In an expected but unfortunate development for investors, Motor Oil was dropped from the Morgan Stanley Capital International (MSCI) Greece large cap index in the early hours of the morning.
Through the adventurous history of Greece’s participation in the MSCI indices, the initially promising - and subsequently disappointing - course of the ATHEX is written out with great clarity, as the Greek MSCI has yielded only 3.5% since 2005, while profits from the two key MSCI indices exceed 250%.
Motor Oil's exit from the Greek MSCI large cap index, with a transition to the low capitalization index was predicted based on the numbers. When it joined the index, in August 2018, the group’s capitalization exceeded 2 billion euros, while now it has been reduced by half, to about 1 billion euros. The exit from the index is estimated to cost the share net outflows from passive funds (index funds) of about 30 million euros.
It is noted that for MSCI the main criterion for adding shares to its indices is the free float of shares, those that are not controlled by the main shareholder. It is clarified that there is no fixed reference limit to judge whether a stock is included in the high or low capitalization index, but this constantly changes depending on the performance of stock markets (when they rise, the limits increase).
The MSCI avoided replacing Motor Oil with another stock in this revision, which takes effect later this month, although many analysts argue that Mytilineos' market capitalization would justify its listing in the large cap index. Thus, the Greek market is represented by only three shares in the large cap index: OTE, OPAP and Jumbo. Three shares is the minimum set by MSCI for the formation of a local index. The only share favored by this revision was that of ELPE, which was included in the small capitalization index, taking the place of HELEX.
The case of Greece is perhaps the worst example of a stock market failing that is monitored by MSCI. In June 2013, the Athens Stock Exchange became the first and only one in the history of MSCI (since 1987), which was downgraded from the developed market category to that of emerging market. Downward revisions of other countries have also taken place, of course, in other cases as well, but only in the case of Greece was the revision recorded from the top tier of developed countries.
The MSCI had then stressed that the ATHEX did not meet the basic criteria to participate in developed markets, as for two years its capitalization had fallen below the minimum while it had not followed the progress made by other markets in improving trading practices. Behind all this, of course, was the most serious issue: that the country was fighting to stay in the eurozone, in a battle which continued for several more years.
One could hardly have predicted this failure in May 2001, when Greece switched from the MSCI emerging market index to the playing field of developed markets, securing the privilege of access to huge investment funds. At that time, Greece was living the miracle of entering the monetary union of Europe and everyone was anticipating that the ATHEX could stand with dignity next to the developed markets.
MSCI data show very clearly how the ATHEX disappointed the international investment community. As shown in the graph, MSCI Greece from October 2005 until the beginning of 2010, when the country was on the verge of bankruptcy, there was a high degree of correlation with the global index - MSCI flagship, the ACWI, but also the emerging index markets, MSCI Emerging Markets.
The country’s fiscal and economic collapse, which brought it close to exiting the eurozone, dramatically separated the course of the Greek MSCI from the other two indices, which followed an upward course, while the Greek index slid constantly lower.
Cumulative performance of the MSCI Greece index
The annual returns of the period 2006-2020 are also interesting, especially if one correlates them with the economic and political events of the period. 2006 was the only year before the crisis, where the Greek market outperformed the indices of developed and emerging markets. The crisis of 2008 showed, however, that the then government's theories of a "fortified" economy had little to do with reality. It turned out that the stock market was completely exposed and fell 66%, much more than the developed and emerging peers.

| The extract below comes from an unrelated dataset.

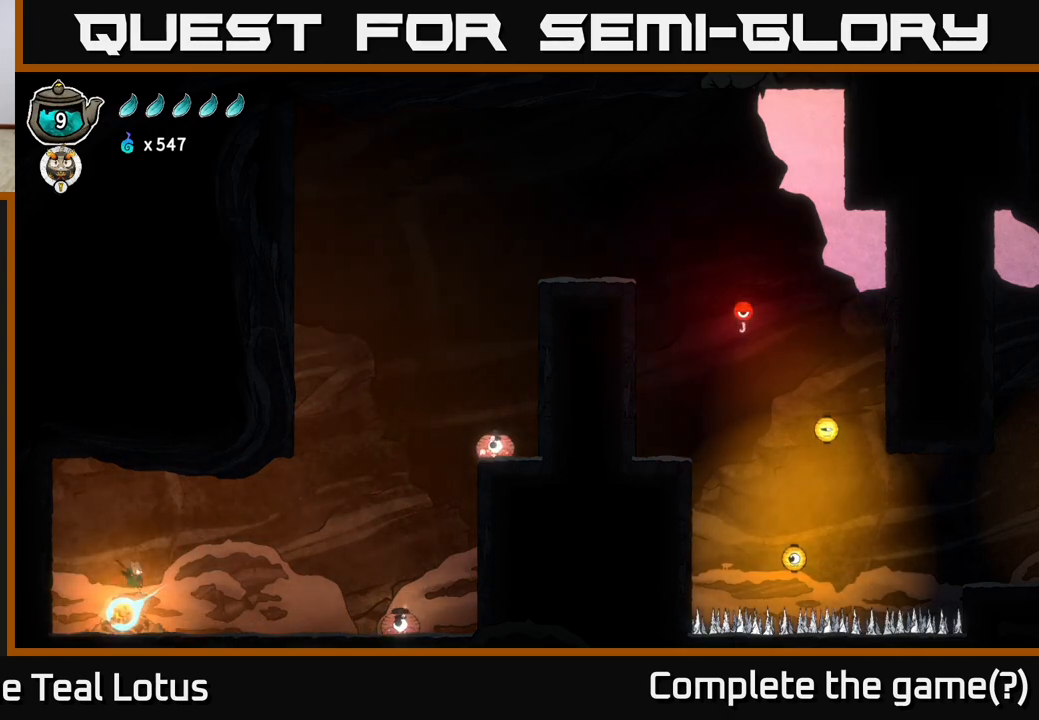
{"buttons": [], "left_stick": "up-right", "right_stick": "center", "events": [[200, "left_stick", "up-left"], [217, "B", "up"], [367, "left_stick", "up-right"]]}
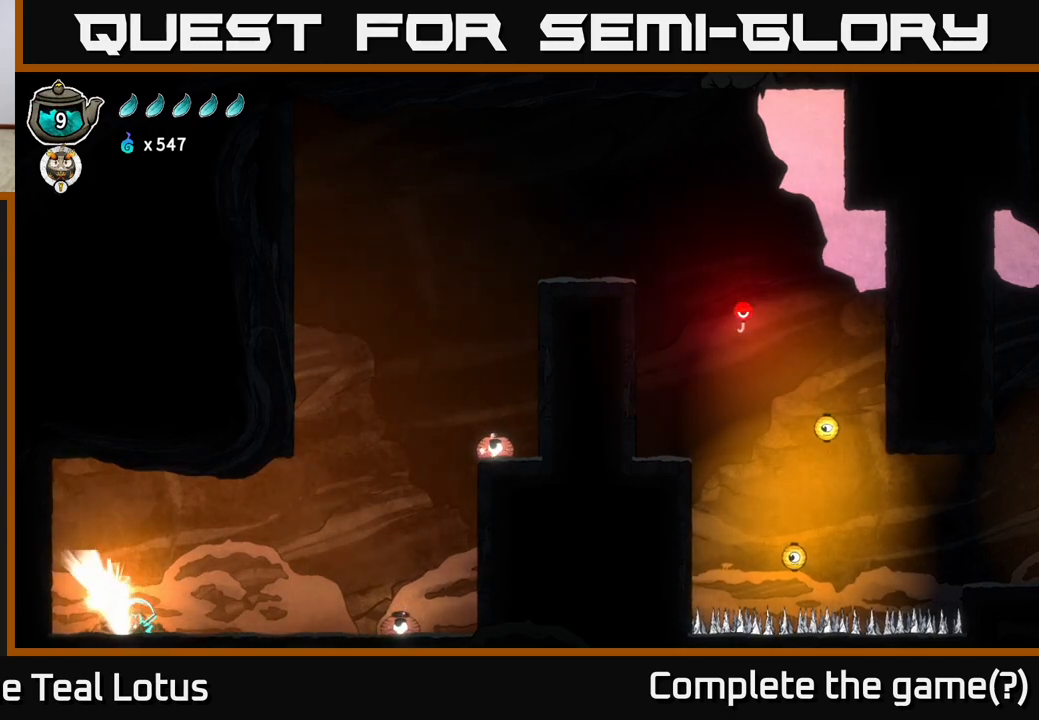
{"buttons": ["A"], "left_stick": "left", "right_stick": "center", "events": [[183, "left_stick", "center"], [433, "left_stick", "left"], [500, "A", "down"]]}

2010 proved to be a catastrophic year, when the battle to avoid a general economic collapse began, but also in 2015, when negotiations with the Europeans brought the country close to exiting the euro. These two years, as well as in 2008, brought negative returns that exceeded 60% for foreign investors who follow the MSCI indices. The first year that perhaps marked the exit from this adventure was in 2019, when with a yield of 43% MSCI Greece surpassed the two main MSCI indicators. This was followed, however, by the pandemic that separated the Greece MSCI index again this year, from the other two indices.